RoaringBitmap / roaring

Roaring bitmaps in Go (golang), used by InfluxDB, Bleve, DataDog

Home Page:http://roaringbitmap.org/

Geek Repo:Geek Repo

Github PK Tool:Github PK Tool

[suggestion]: implement non-container-optimizing operations

Oppen opened this issue · comments

Many in-place operations convert between container types for efficiency. This makes a lot of sense when the operation involves only two containers/bitmaps, because you would want an optimal container at the end. However, multiple container operations would probably benefit from using a single accumulator container appropriate for the given task for most of the operation to avoid overloading the GC. For example, a bitset may be appropriate for operating on many containers at a time, but since we would need for them to interact with other container types we risk conversion between them. For this to be viable we would need to avoid these conversions altogether in these cases. So, the idea would be to, for example, have an or implementation for bitsets where any container simply accumulates its present values on it, without ever changing it to, for example, an RLE16 container.
I am not sure if those conversions tend to stabilize as we iterate over more containers tho.
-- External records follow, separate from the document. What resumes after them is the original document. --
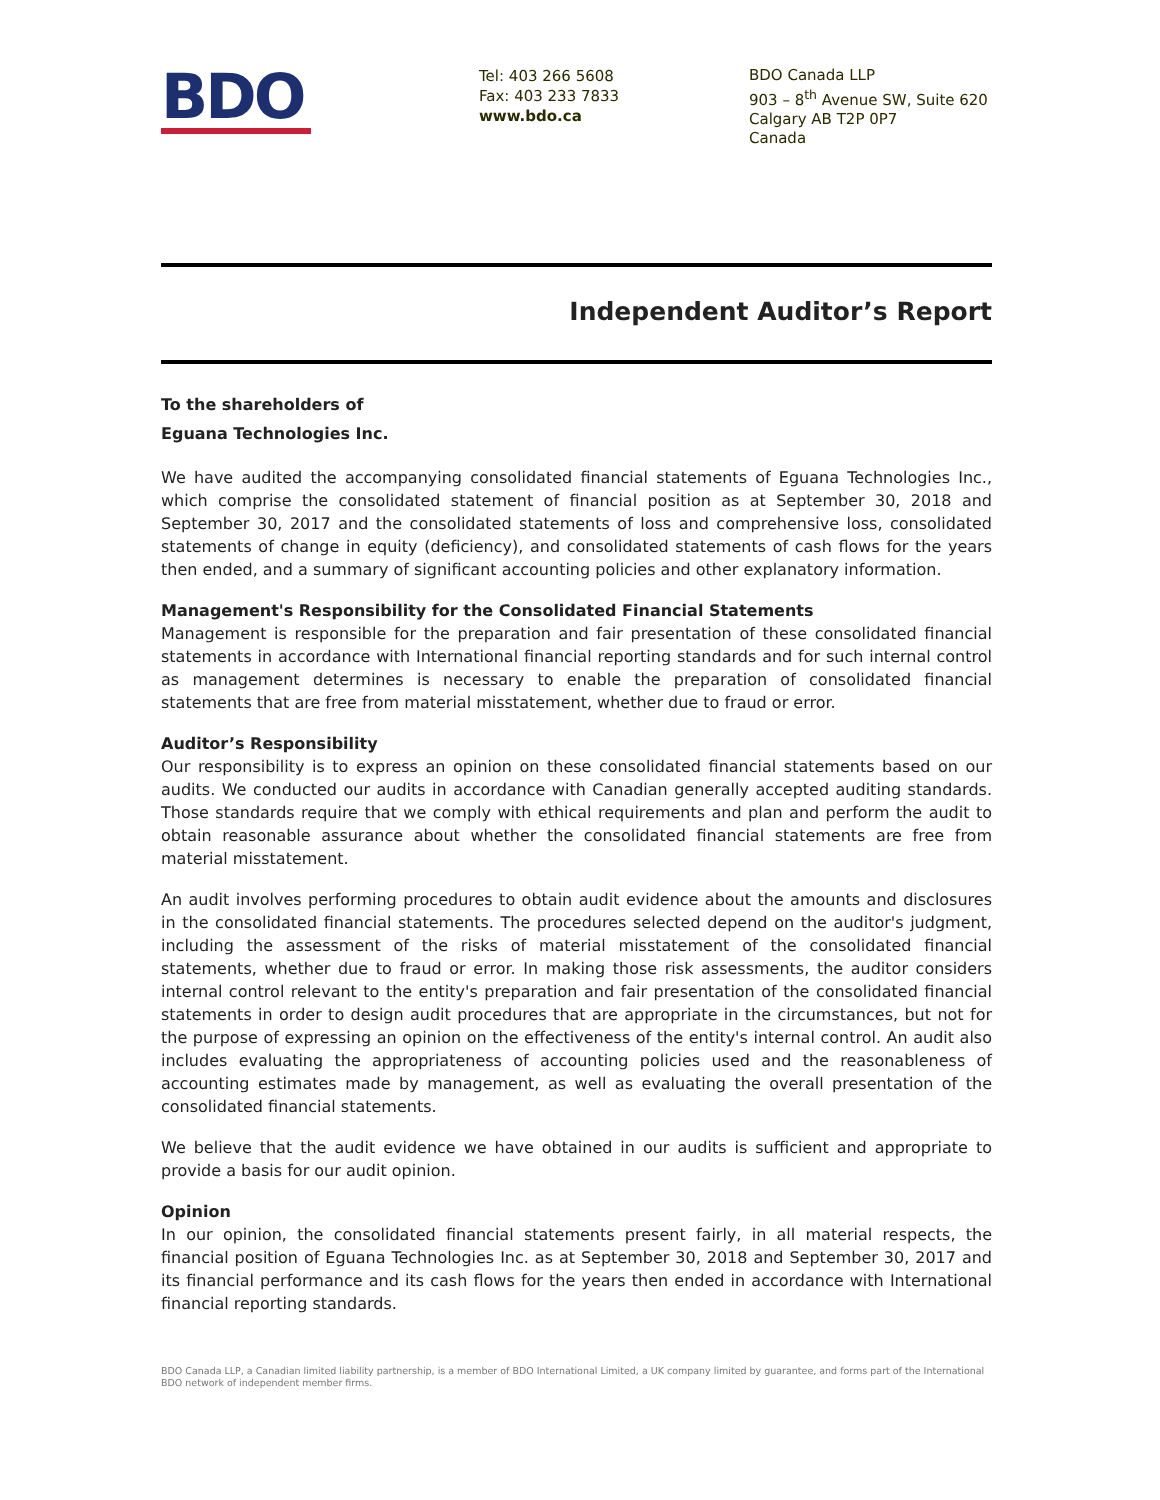BDO
Tel: 403 266 5608
Fax: 403 233 7833
www.bdo.ca
BDO Canada LLP
903 – 8<sup>th</sup> Avenue SW, Suite 620
Calgary AB T2P 0P7
Canada
Independent Auditor’s Report
To the shareholders of
Eguana Technologies Inc.
We have audited the accompanying consolidated financial statements of Eguana Technologies Inc., which comprise the consolidated statement of financial position as at September 30, 2018 and September 30, 2017 and the consolidated statements of loss and comprehensive loss, consolidated statements of change in equity (deficiency), and consolidated statements of cash flows for the years then ended, and a summary of significant accounting policies and other explanatory information.
Management's Responsibility for the Consolidated Financial Statements
Management is responsible for the preparation and fair presentation of these consolidated financial statements in accordance with International financial reporting standards and for such internal control as management determines is necessary to enable the preparation of consolidated financial statements that are free from material misstatement, whether due to fraud or error.
Auditor’s Responsibility
Our responsibility is to express an opinion on these consolidated financial statements based on our audits. We conducted our audits in accordance with Canadian generally accepted auditing standards. Those standards require that we comply with ethical requirements and plan and perform the audit to obtain reasonable assurance about whether the consolidated financial statements are free from material misstatement.
An audit involves performing procedures to obtain audit evidence about the amounts and disclosures in the consolidated financial statements. The procedures selected depend on the auditor's judgment, including the assessment of the risks of material misstatement of the consolidated financial statements, whether due to fraud or error. In making those risk assessments, the auditor considers internal control relevant to the entity's preparation and fair presentation of the consolidated financial statements in order to design audit procedures that are appropriate in the circumstances, but not for the purpose of expressing an opinion on the effectiveness of the entity's internal control. An audit also includes evaluating the appropriateness of accounting policies used and the reasonableness of accounting estimates made by management, as well as evaluating the overall presentation of the consolidated financial statements.
We believe that the audit evidence we have obtained in our audits is sufficient and appropriate to provide a basis for our audit opinion.
Opinion
In our opinion, the consolidated financial statements present fairly, in all material respects, the financial position of Eguana Technologies Inc. as at September 30, 2018 and September 30, 2017 and its financial performance and its cash flows for the years then ended in accordance with International financial reporting standards.
BDO Canada LLP, a Canadian limited liability partnership, is a member of BDO International Limited, a UK company limited by guarantee, and forms part of the International BDO network of independent member firms.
So, the idea would be to, for example, have an or implementation for bitsets where any container simply accumulates its present values on it, without ever changing it to, for example, an RLE16 container.

Why don't the lazy OR functions suit this need?

roaring/bitmapcontainer.go

Lines 451 to 486 in ff33c3b

func (bc *bitmapContainer) lazyIOR(a container) container {
switch x := a.(type) {
case *arrayContainer:
return bc.lazyIORArray(x)
case *bitmapContainer:
return bc.lazyIORBitmap(x)
case *runContainer16:
if x.isFull() {
return x.clone()
}
// Manually inlined setBitmapRange function
bitmap := bc.bitmap
for _, iv := range x.iv {
start := int(iv.start)
end := int(iv.last()) + 1
if start >= end {
continue
}
firstword := start / 64
endword := (end - 1) / 64
if firstword == endword {
bitmap[firstword] |= (^uint64(0) << uint(start%64)) & (^uint64(0) >> (uint(-end) % 64))
continue
}
bitmap[firstword] |= ^uint64(0) << uint(start%64)
for i := firstword + 1; i < endword; i++ {
bitmap[i] = ^uint64(0)
}
bitmap[endword] |= ^uint64(0) >> (uint(-end) % 64)
}
bc.cardinality = invalidCardinality
return bc
}
panic("unsupported container type")
}

Note that we always leave the bitmaps in a good state after a user-visible operation, so lazy operations are for internal use only.

We do not want to expose container types as part of our public API: users should not have to worry about the internal implementation.

I thought they only saved the cardinality computing step, I didn't even think of those 🤦
I think I can close this one then, I can always reopen it if I find them unsuitable.

I thought they only saved the cardinality computing step

Generally, the idea is that they are 'lazy' and try to do as little work as possible while optimizing for the scenario where you are going to re-aggregate the container soon.